MAJALAH ICT – Jakarta. Menteri Komunikasi dan Informatika Tifatul Sembiring mengatakan hingga saat ini belum menerima laporan resmi terkait adanya situs Indonesia yang diretas oleh hacker asal Australia.
"Sejumlah pihak menyebutkan adanya perang di dunia maya untuk saling meretas situs antara hacker Indonesia dan Australia usai terungkapnya kasus penyadapan, namun hal itu masih katanya, belum ada laporan resmi," kata Tifatul Sembiring.
Menurut Tifatul jika ada laporan yang masuk secara resmi akan dapat ditindaklanjuti, namun jika sebatas asumsi susah untuk menyikapinya.
Tifatul menegaskan, aksi peretasan merupakan pelanggaran mengacu kepada Undang-Undang No 11 tahun 2008 tentang Informasi dan Transaksi Elektronik (ITE). "Tidak boleh ada pejabat yang menyerukan untuk melakukan peretasan," tegasnya.
Terkait antisipasi agar situs pemerintah di Tanah Air tidak mudah dibobol oleh peretas, Kominfo telah melakukan penguatan sistem.
Pada tahun 2012 terjadi aksi dan upaya peretasan situs di Indonesia sebanyak 39 juta kali oleh hacker dari seluruh dunia, namun dapat ditangkal kendati ada beberapa situs pemerintah yang berhasil di jebol.
"Secara umum sudah ada peningkatan sistem keamanan, namun harus diakui kesadaran akan adanya upaya untuk peretasan masih lemah,” ujar Tifatul.
Sebagaimana diketahui, serangan perteas Indonesia ke Australia mendapat dukungan dari DPR dan juga pemerintah. Seperti terakhir disampaikan Staf Khusus Menteri Pemuda dan Olah Raga, Heru Nugroho. Heru yang juga aktif di APJII, dengan tegas mengatakan bahwa hacker Indonesia harus menyerang.
"Banci kalau mengaku hacker Indonesia tapi tak mau menyerang situs Australia dan Amerika Serikat," kata Heru. Ditambahkan Heru, gerakan para peretas itu akan berhenti dengan sendirinya setelah pemerintah Australia meminta maaf atas penyadapan yang telah dilakukannya terhadap negara tetangganya, Indonesia.

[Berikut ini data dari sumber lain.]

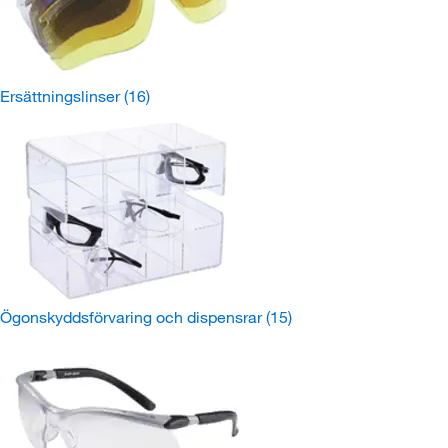
Ersättningslinser
(16)
Ögonskyddsförvaring och dispensrar
(15)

Dalam kesempatan itu, Heru yang juga merupakan pemiliki Melsa Net menegaskan bahwa hendaknya pihak kepolisian jangan menyalahkan para peretas ini karena telah menyerang sejumlah situs di Australia. "Anak-anak itu hanya membela bangsa dan negaranya, jangan disalahkan," tegas Heru.
Soal mata-mata dan penyadapan yang dilakukan beberapa negara terhadap Indonesia ditanggapi secara biasa-biasa saja oleh Pemerintah di bawah Presiden Susilo Bambang Yudhoyono. Reaksinya terhadap urusan negara nampak berbeda 1800 ketika SBY dikaitkan dengan isu Bunda Putri, dimana SBY nampakny begitu tegas. Ketidaktegasan pemerintah akan bangsanya yang diinjak-injak oleh negara lain, membuat para peretas Indonesia yang begerak. Minggu lalu ratusan situs Australia diganti tampilannya atau dideface, dengan harapan Australia meminta maaf terhadap Indonesia. Namun, maaf tak kunjung terucap. Hacker pun semalam kembali menyerang situs vital intelijen Australia www.asis.gov.au. Situs pun dibuat rontok oleh para hacker. Serangan tidak akan berhenti di sini, hari-hari ke depan, nampaknya serangan akan terus dilakukan.
Upaya hacker mendapat dukungan di sana-sini, termasuk wakil rakyat di DPR. Ketua DPR RI Marzuki Alie menyatakan pemerintah harus protes keras dan bersikap lebih tegas terkait isu penyadapan yang dilakukan oleh pemerintah Amerika Serikat (AS) dan Australia terhadap Indonesia. "Saya kira, kita perlu protes keras. Sebagai negara yang berdaulat harusnya kita punya sikap, dengan apa yang dilakukan intelijen luar negeri. Maka kita harus lebih tegas, lebih keras lagi," kata Marzuki.
Sementara itu, Wakil Ketua DPR Priyo Budi Santoso secara terang-terangan mendukung aksi para peretas. "Kalau kita dilakukan seperti ini, kalau perlu kita menghimpun 1000 hacker," kata Priyo. Menurut Priyo, perang di dunia maya, atau cyber war, tak terelakkan di dunia yang kian terkoneksi ini. "Saya kira perang cyber tidak terhindarkan. Saya tidak mau menyalahkan para hacker Indonesia," tandas Priyo.